• _Provided records_:
*-*-*

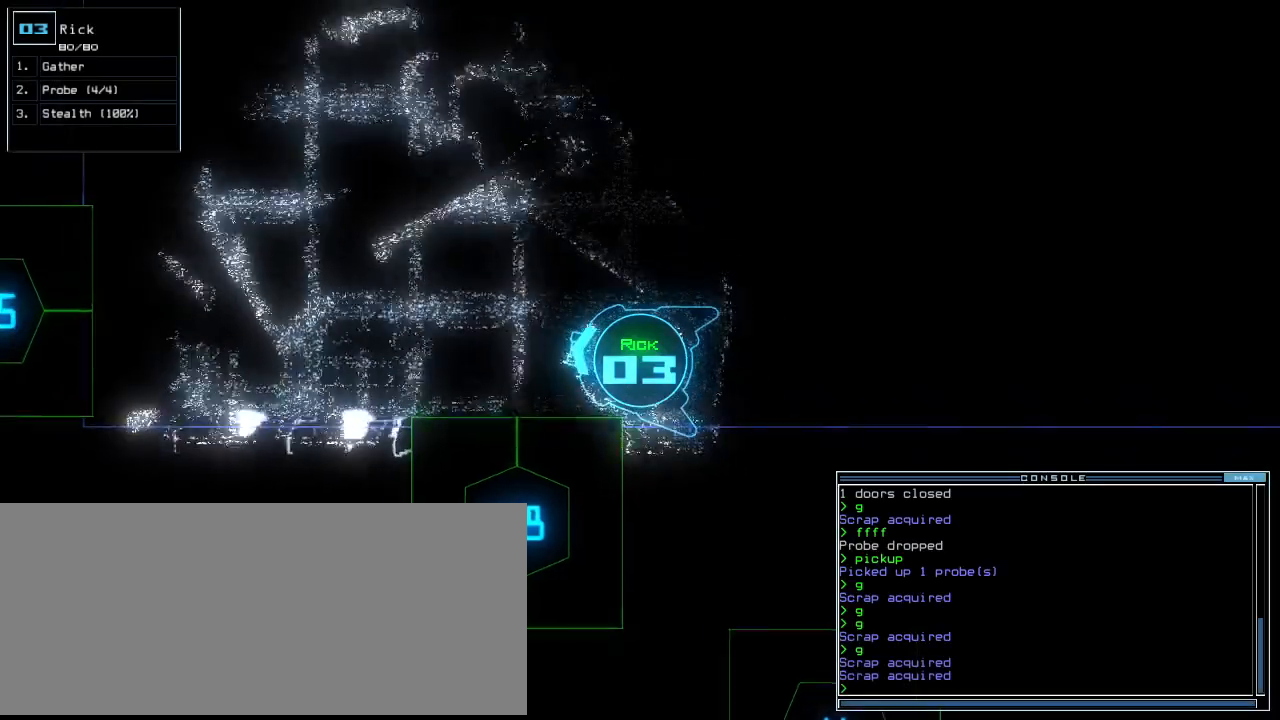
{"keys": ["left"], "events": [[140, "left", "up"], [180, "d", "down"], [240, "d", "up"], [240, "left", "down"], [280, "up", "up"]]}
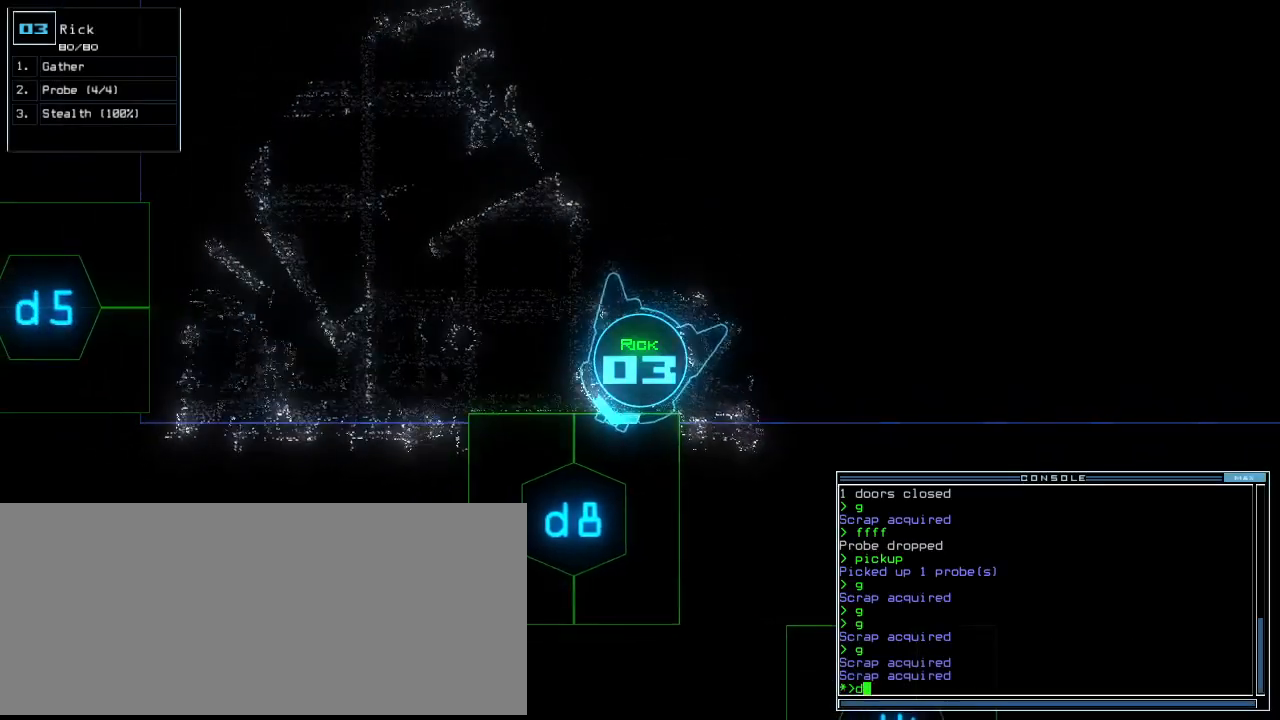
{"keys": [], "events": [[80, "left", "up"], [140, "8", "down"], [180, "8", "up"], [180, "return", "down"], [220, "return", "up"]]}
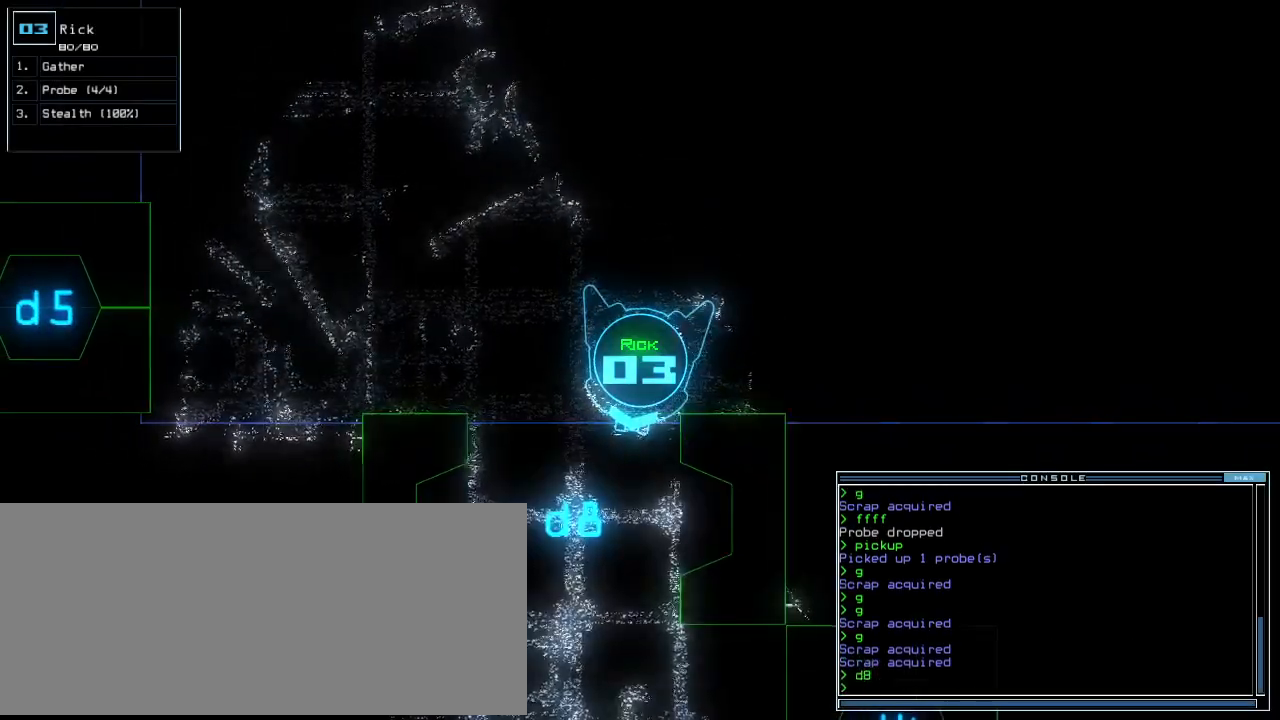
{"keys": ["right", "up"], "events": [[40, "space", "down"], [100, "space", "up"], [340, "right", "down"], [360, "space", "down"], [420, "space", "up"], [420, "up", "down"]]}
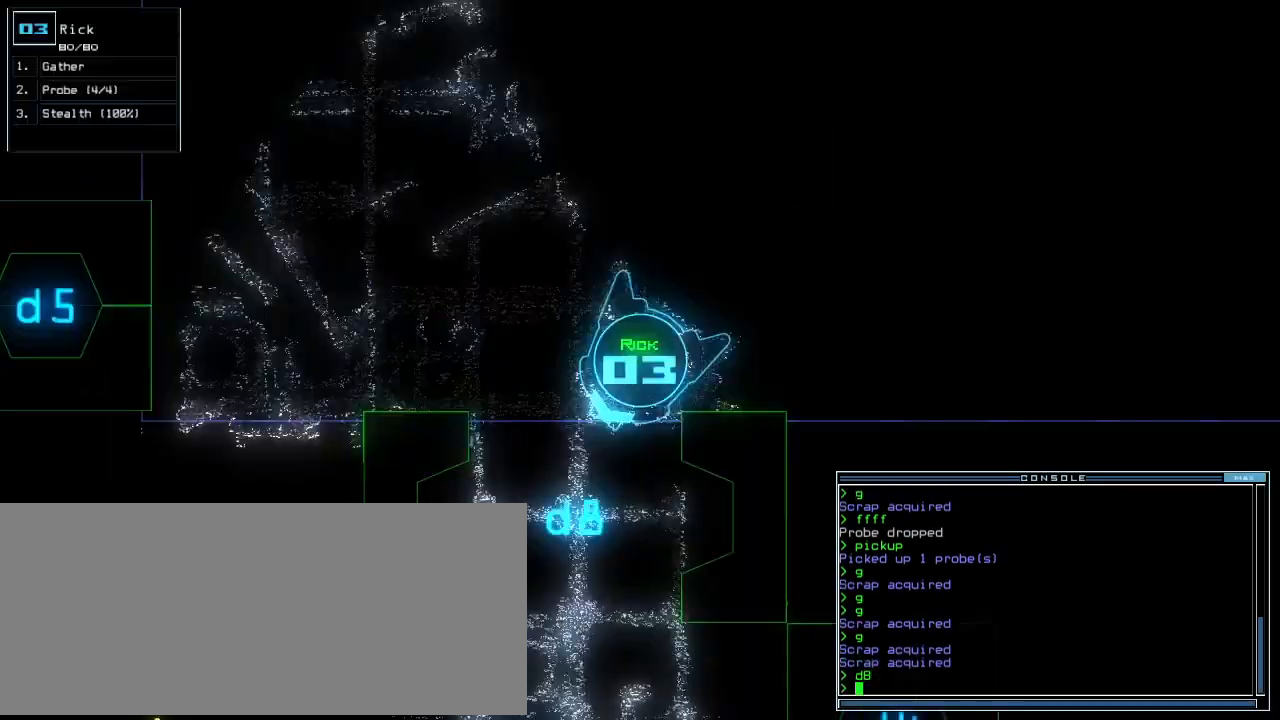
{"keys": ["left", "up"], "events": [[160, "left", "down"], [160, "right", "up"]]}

*-*-*

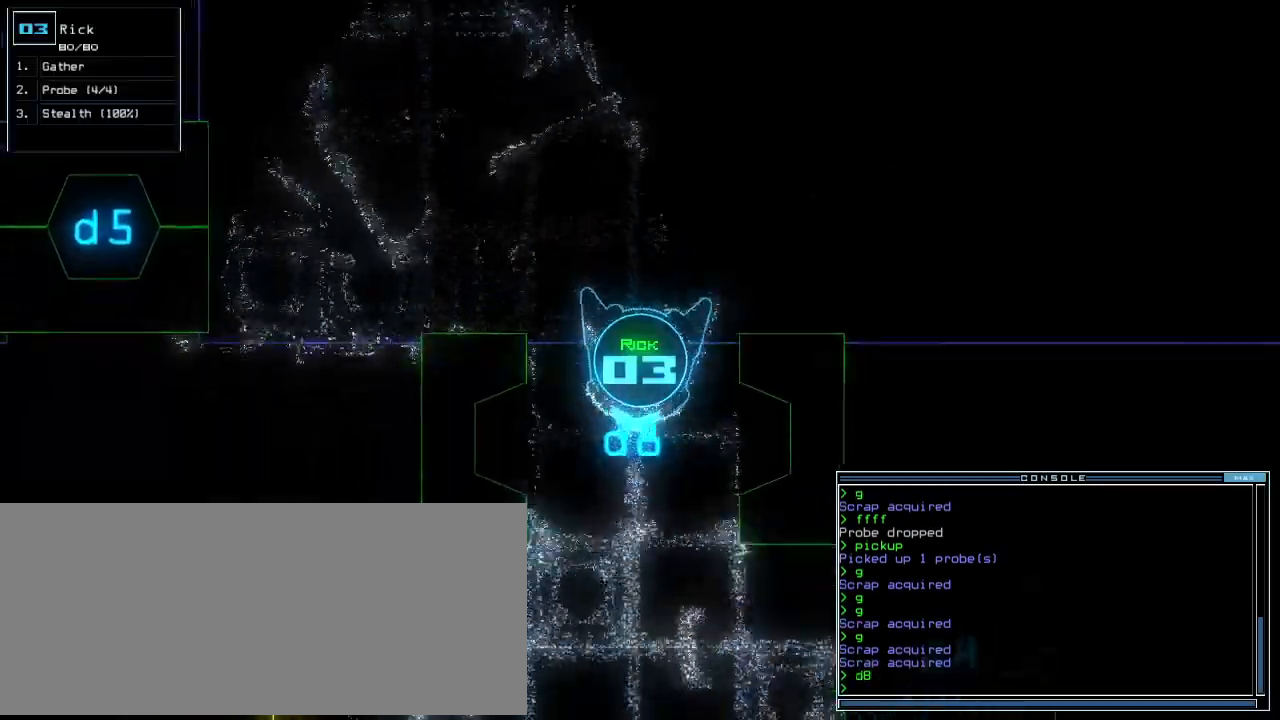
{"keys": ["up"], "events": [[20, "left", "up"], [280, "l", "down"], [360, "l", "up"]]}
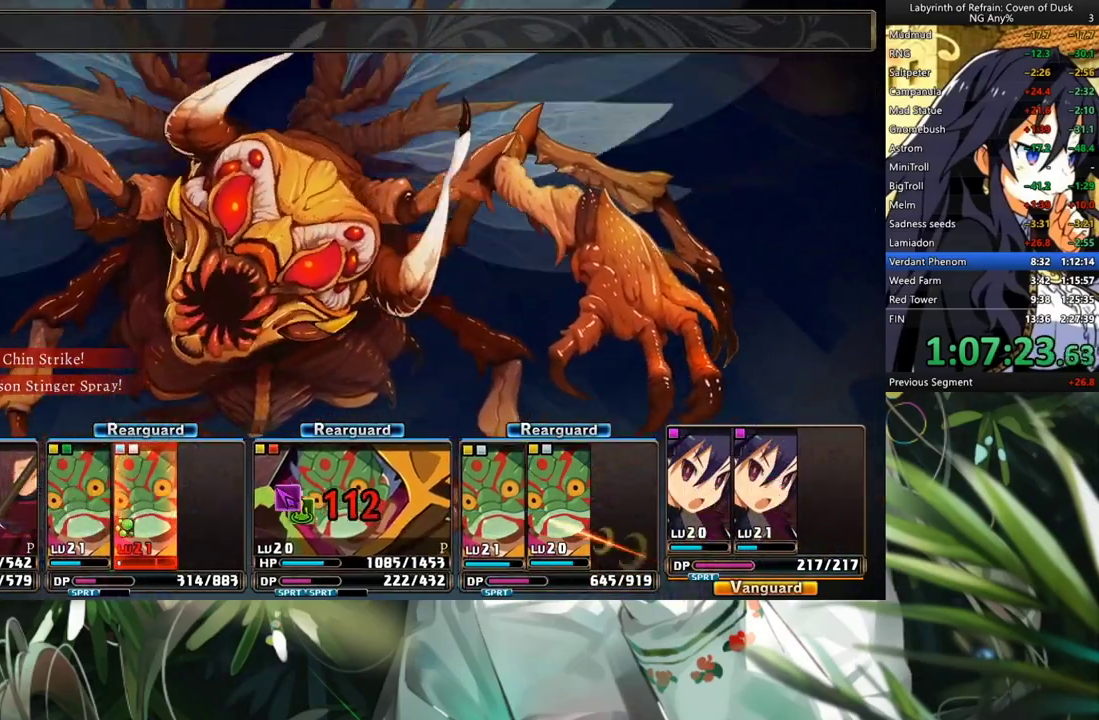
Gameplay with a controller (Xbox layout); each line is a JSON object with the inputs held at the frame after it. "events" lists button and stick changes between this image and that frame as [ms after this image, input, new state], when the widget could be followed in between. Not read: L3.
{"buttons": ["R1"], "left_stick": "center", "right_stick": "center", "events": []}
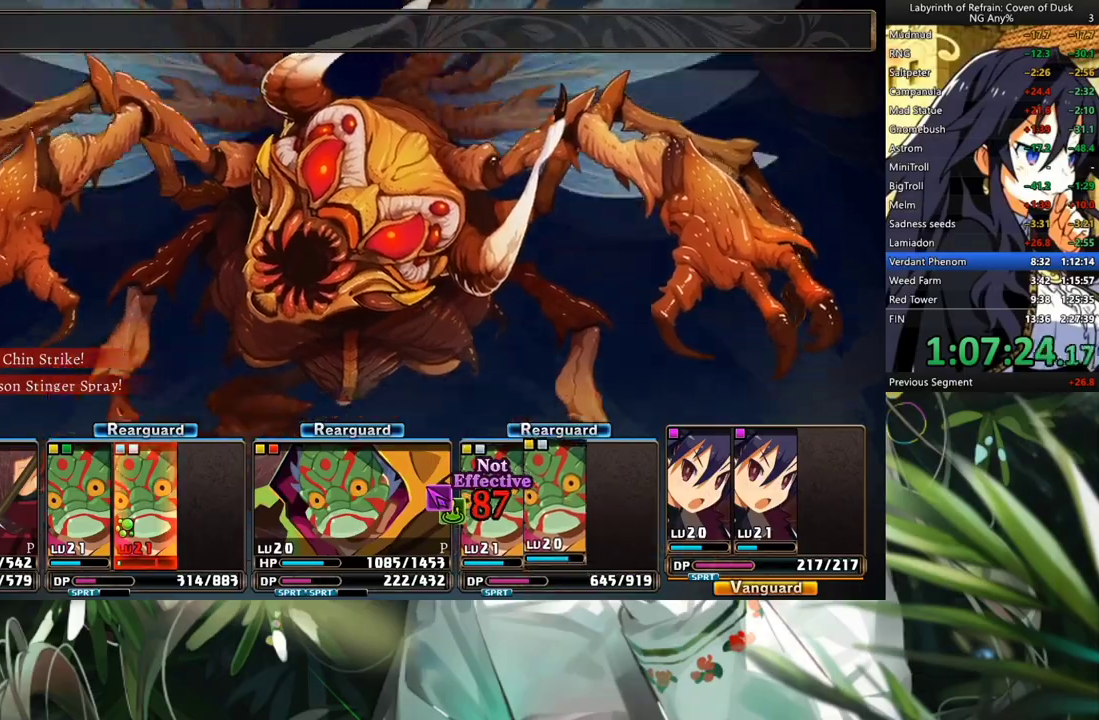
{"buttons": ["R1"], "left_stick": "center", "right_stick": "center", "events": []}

*-*-*

• _Work order_:
Apply a filter to the listing above so that only lines with "down" are kept, and copy those lines.

• _Written response_:
{"keys": ["left"], "events": [[140, "left", "up"], [180, "d", "down"], [240, "d", "up"], [240, "left", "down"], [280, "up", "up"]]}
{"keys": [], "events": [[80, "left", "up"], [140, "8", "down"], [180, "8", "up"], [180, "return", "down"], [220, "return", "up"]]}
{"keys": ["right", "up"], "events": [[40, "space", "down"], [100, "space", "up"], [340, "right", "down"], [360, "space", "down"], [420, "space", "up"], [420, "up", "down"]]}
{"keys": ["left", "up"], "events": [[160, "left", "down"], [160, "right", "up"]]}
{"keys": ["up"], "events": [[20, "left", "up"], [280, "l", "down"], [360, "l", "up"]]}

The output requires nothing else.